I think the only ones that I avoid are those that will apparently involve graphic details about bowel movements and/or internal organs.

ucme's avatar

“My vacuum cleaner tends to stick when attempting to dispense of those particularly stubborn dog hairs. What, just what am I going to do in order to achieve maximum suction but minimum carpet damage”? << Something along those lines get’s well & truly avoided :¬D

CMaz's avatar

I love ‘em all.

BRING IT ON BITCH!

;-)

TexasDude's avatar

Relationships, politics if I can already sense that it will turn into a left vs. right thing, and technical questions about which super RAM processor is best for drawing CAD pictures while building lightbulbs and studying Moscow laws on the Nintendo DS.

Trillian's avatar

@Fiddle_Playing_Creole_Bastard Hehehe, you left out schematics for the space shuttle and the sound of the clapping of one hand.

muppetish's avatar

I read most questions and have even followed questions that deeply offended me to see where the discussion will lead… but I have often prevented myself from replying to questions because “if you cannot say anything nice, don’t say anything at all.” I just dole out Good Answer lurve to replies I agree with and navigate my browser elsewhere.

erichw1504's avatar

I always stay away from political and religious question, because I am neither of those.

downtide's avatar

I avoid anything technical, because I have no technical aptitude whatsoever. American politics, because I don;t know enough about that either, and it always devolves into a left-vs-right battle. I also avoid questions about other people’s relationships, unless it’s something I have specific personal experience with, because getting involved with those can be a minefield.

delirium's avatar

Questions by users who start or end every post with a catchphrase.

DominicX's avatar

Most technology questions unless I actually do know the answer; most of them I find boring and overly-complicated. Most of them end up becoming orphans, anyway.

I avoid “what does this pink unicorn in my dream mean?” questions, like many people here. I honestly couldn’t care less about what it means, which is probably nothing. Or ones that begin with “ok, so there’s this girl…”

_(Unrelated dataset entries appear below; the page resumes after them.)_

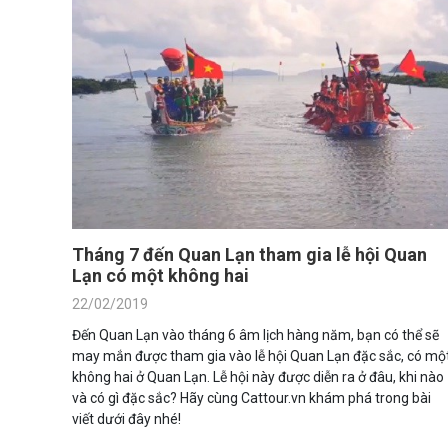
Tháng 7 đến Quan Lạn tham gia lễ hội Quan
Lạn có một không hai
22/02/2019
Đến Quan Lạn vào tháng 6 âm lịch hàng năm, bạn có thể sẽ
may mắn được tham gia vào lễ hội Quan Lạn đặc sắc, có mộ
không hai ở Quan Lạn. Lễ hội này được diễn ra ở đâu, khi nào
và có gì đặc sắc? Hãy cùng Cattour.vn khám phá trong bài
viết dưới đây nhé!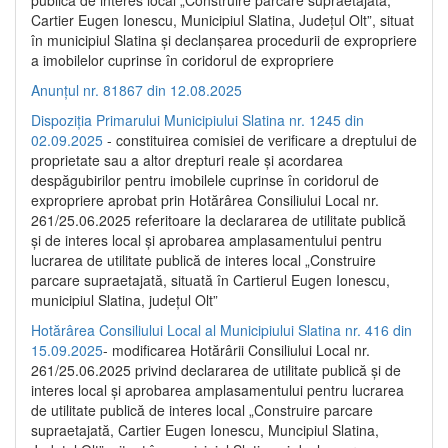
publică de interes local „Construire parcare supraetajată,
Cartier Eugen Ionescu, Municipiul Slatina, Județul Olt”, situat
în municipiul Slatina și declanșarea procedurii de expropriere
a imobilelor cuprinse în coridorul de expropriere
Anunțul nr. 81867 din 12.08.2025
Dispoziția Primarului Municipiului Slatina nr. 1245 din
02.09.2025
- constituirea comisiei de verificare a dreptului de
proprietate sau a altor drepturi reale și acordarea
despăgubirilor pentru imobilele cuprinse în coridorul de
expropriere aprobat prin Hotărârea Consiliului Local nr.
261/25.06.2025 referitoare la declararea de utilitate publică
și de interes local și aprobarea amplasamentului pentru
lucrarea de utilitate publică de interes local „Construire
parcare supraetajată, situată în Cartierul Eugen Ionescu,
municipiul Slatina, județul Olt”
Hotărârea Consiliului Local al Municipiului Slatina nr. 416 din
15.09.2025
- modificarea Hotărârii Consiliului Local nr.
261/25.06.2025 privind declararea de utilitate publică și de
interes local și aprobarea amplasamentului pentru lucrarea
de utilitate publică de interes local „Construire parcare
supraetajată, Cartier Eugen Ionescu, Muncipiul Slatina,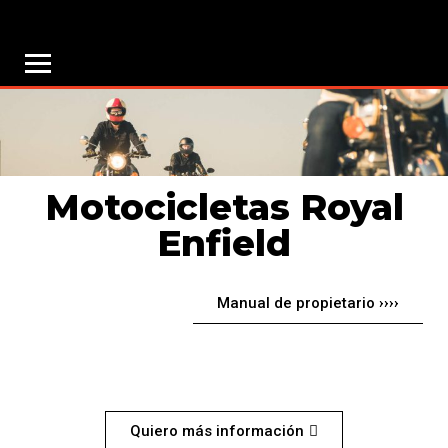
Motocicletas Royal
Enfield
Manual de propietario ››››
CONTINENTAL GT 650
Quiero más información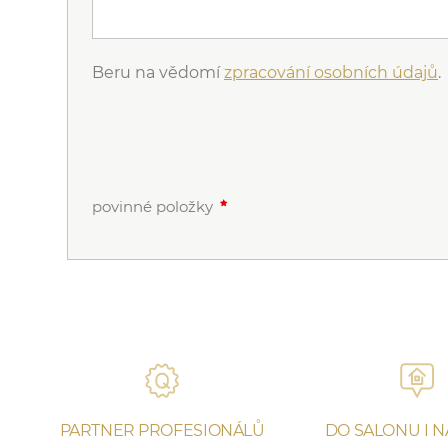
Beru na vědomí
zpracování osobních údajů
.
povinné položky
PARTNER PROFESIONÁLŮ
DO SALONU I 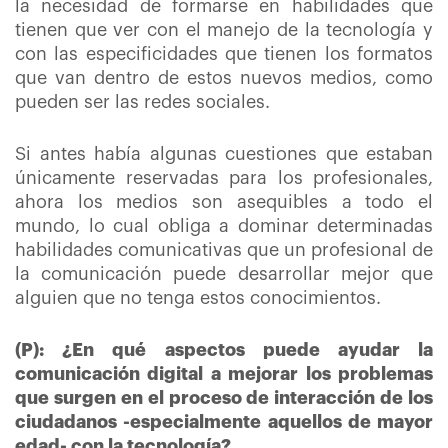
la necesidad de formarse en habilidades que
tienen que ver con el manejo de la tecnología y
con las especificidades que tienen los formatos
que van dentro de estos nuevos medios, como
pueden ser las redes sociales.
Si antes había algunas cuestiones que estaban
únicamente reservadas para los profesionales,
ahora los medios son asequibles a todo el
mundo, lo cual obliga a dominar determinadas
habilidades comunicativas que un profesional de
la comunicación puede desarrollar mejor que
alguien que no tenga estos conocimientos.
(P): ¿En qué aspectos puede ayudar la
comunicación digital a mejorar los problemas
que surgen en el proceso de interacción de los
ciudadanos -especialmente aquellos de mayor
edad- con la tecnología?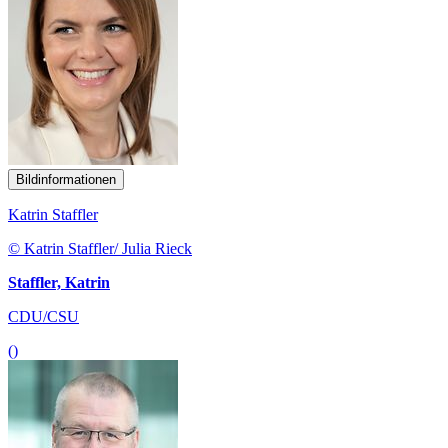
Bildinformationen
Katrin Staffler
© Katrin Staffler/ Julia Rieck
Staffler, Katrin
CDU/CSU
()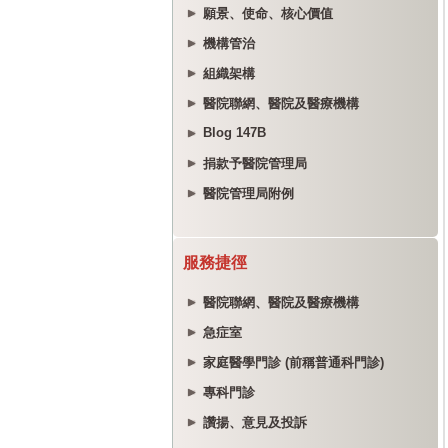
願景、使命、核心價值
機構管治
組織架構
醫院聯網、醫院及醫療機構
Blog 147B
捐款予醫院管理局
醫院管理局附例
服務捷徑
醫院聯網、醫院及醫療機構
急症室
家庭醫學門診 (前稱普通科門診)
專科門診
讚揚、意見及投訴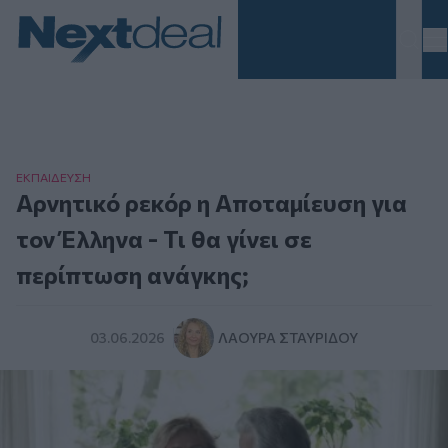
Homepage
ΕΚΠΑΙΔΕΥΣΗ
Αρνητικό ρεκόρ η Αποταμίευση για
τον Έλληνα - Τι θα γίνει σε
περίπτωση ανάγκης;
03.06.2026
ΛΆΟΥΡΑ ΣΤΑΥΡΊΔΟΥ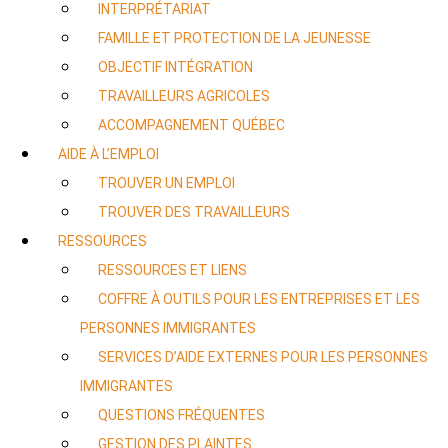
INTERPRÉTARIAT
FAMILLE ET PROTECTION DE LA JEUNESSE
OBJECTIF INTÉGRATION
TRAVAILLEURS AGRICOLES
ACCOMPAGNEMENT QUÉBEC
AIDE À L’EMPLOI
TROUVER UN EMPLOI
TROUVER DES TRAVAILLEURS
RESSOURCES
RESSOURCES ET LIENS
COFFRE À OUTILS POUR LES ENTREPRISES ET LES
PERSONNES IMMIGRANTES
SERVICES D’AIDE EXTERNES POUR LES PERSONNES
IMMIGRANTES
QUESTIONS FRÉQUENTES
GESTION DES PLAINTES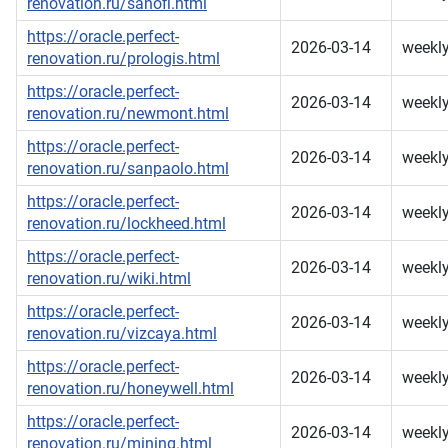
renovation.ru/sanofi.html
https://oracle.perfect-
2026-03-14
weekl
renovation.ru/prologis.html
https://oracle.perfect-
2026-03-14
weekl
renovation.ru/newmont.html
https://oracle.perfect-
2026-03-14
weekl
renovation.ru/sanpaolo.html
https://oracle.perfect-
2026-03-14
weekl
renovation.ru/lockheed.html
https://oracle.perfect-
2026-03-14
weekl
renovation.ru/wiki.html
https://oracle.perfect-
2026-03-14
weekl
renovation.ru/vizcaya.html
https://oracle.perfect-
2026-03-14
weekl
renovation.ru/honeywell.html
https://oracle.perfect-
2026-03-14
weekl
renovation.ru/mining.html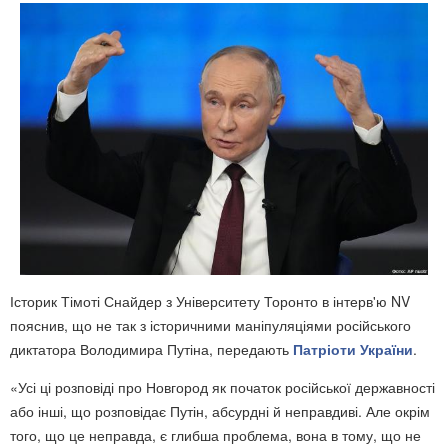
Історик Тімоті Снайдер з Університету Торонто в інтерв'ю NV
пояснив, що не так з історичними маніпуляціями російського
диктатора Володимира Путіна, передають
Патріоти України
.
«Усі ці розповіді про Новгород як початок російської державності
або інші, що розповідає Путін, абсурдні й неправдиві. Але окрім
того, що це неправда, є глибша проблема, вона в тому, що не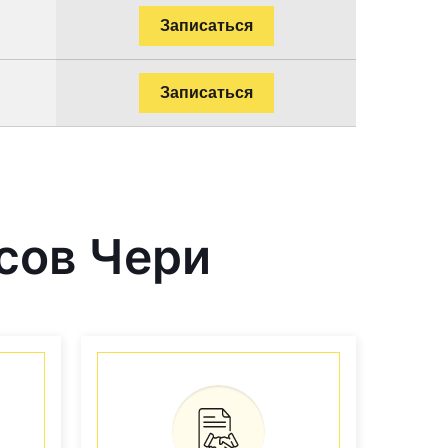
Записаться
Записаться
сов Чери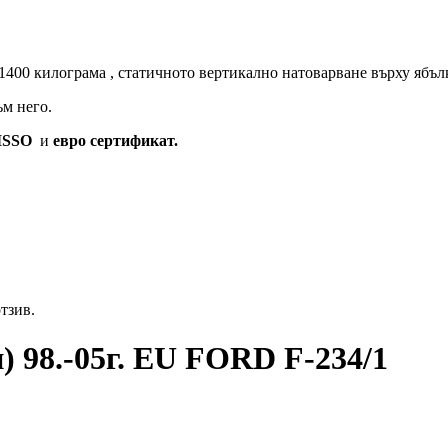
1400 килограма , статичното вертикално натоварване върху ябълк
м него.
ISSO
и
евро сертификат.
отзив.
 98.-05г. EU FORD F-234/1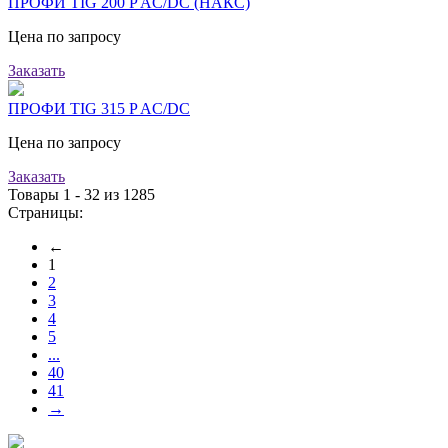
ПРОФИ TIG 200 P AC/DC (НАКС)
Цена по запросу
Заказать
ПРОФИ TIG 315 P AC/DC
Цена по запросу
Заказать
Товары 1 - 32 из 1285
Страницы:
←
1
2
3
4
5
...
40
41
→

I actually do like to participate in religious and political debates, but if they are written in a way which is meant to be inflammatory, I will probably post one answer calling the OP out on that and then ignore it. Getting a little tired of “are conservatives really this stupid?” questions.

Other than that, I really don’t avoid most questions on purpose. Questions that simply don’t interest me I barely notice in the first place.

OpryLeigh's avatar

I tend to avoid the questions that are asking for technical advice.

Simone_De_Beauvoir's avatar

@DominicX Um, I know what the pink unicorn in your dream means. Like, duh.

wundayatta's avatar

Technical questions about hardware, software and the internet. Where do I eat or where do I find questions. Invitations to play games. Clothing questions. Music questions about bands and songs.

One might ask what questions do I answer. ;-)

Bluefreedom's avatar

I avoid the political and religious questions for the most part and that’s because they can be very contentious sometimes.

Trillian's avatar

@DominicX and @Simone_De_Beauvoir Shunnnnnnnnnnnnnnnnnnnnnnnn!

cookieman's avatar

“Does he/she like/love/want me?”
“What does it mean when a guy/girl does/says this?”

I hate insipid, vague “relationship” questions.

downtide's avatar

I spend some time in the LGBT section on Yahoo Answers (mostly for the transgender questions and the ones that annoy the most are the endless “Am I gay?” ones. I’m glad that trend hasn;t started here.

chyna's avatar

Does @cprevite like me?

janbb's avatar

@downtide Watch out – you may have just opened that door. :-)

cookieman's avatar

@chyna: Aaaarrrrrrgggghhhhh

And yes…yes I do.

Scooby's avatar

I try my hardest to avoid the subject of religions, just reading some of the dross people write can really numbs my brain :-/ it’s just not for me…

Jabe73's avatar

I will add questions about feminism to my list as well.